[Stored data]
******

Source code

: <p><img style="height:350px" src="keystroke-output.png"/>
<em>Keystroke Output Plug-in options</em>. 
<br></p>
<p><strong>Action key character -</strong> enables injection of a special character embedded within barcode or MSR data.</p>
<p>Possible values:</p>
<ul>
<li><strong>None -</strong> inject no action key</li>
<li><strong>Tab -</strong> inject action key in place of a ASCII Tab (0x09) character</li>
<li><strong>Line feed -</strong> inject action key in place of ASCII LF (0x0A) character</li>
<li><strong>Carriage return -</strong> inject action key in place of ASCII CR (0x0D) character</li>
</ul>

******

# PROBLEM TO SOLVE:
Copy each line of the data that contains the word "ASCII", leaving the other lines out.

# ANSWER BELOW:
<li><strong>Tab -</strong> inject action key in place of a ASCII Tab (0x09) character</li>
<li><strong>Line feed -</strong> inject action key in place of ASCII LF (0x0A) character</li>
<li><strong>Carriage return -</strong> inject action key in place of ASCII CR (0x0D) character</li>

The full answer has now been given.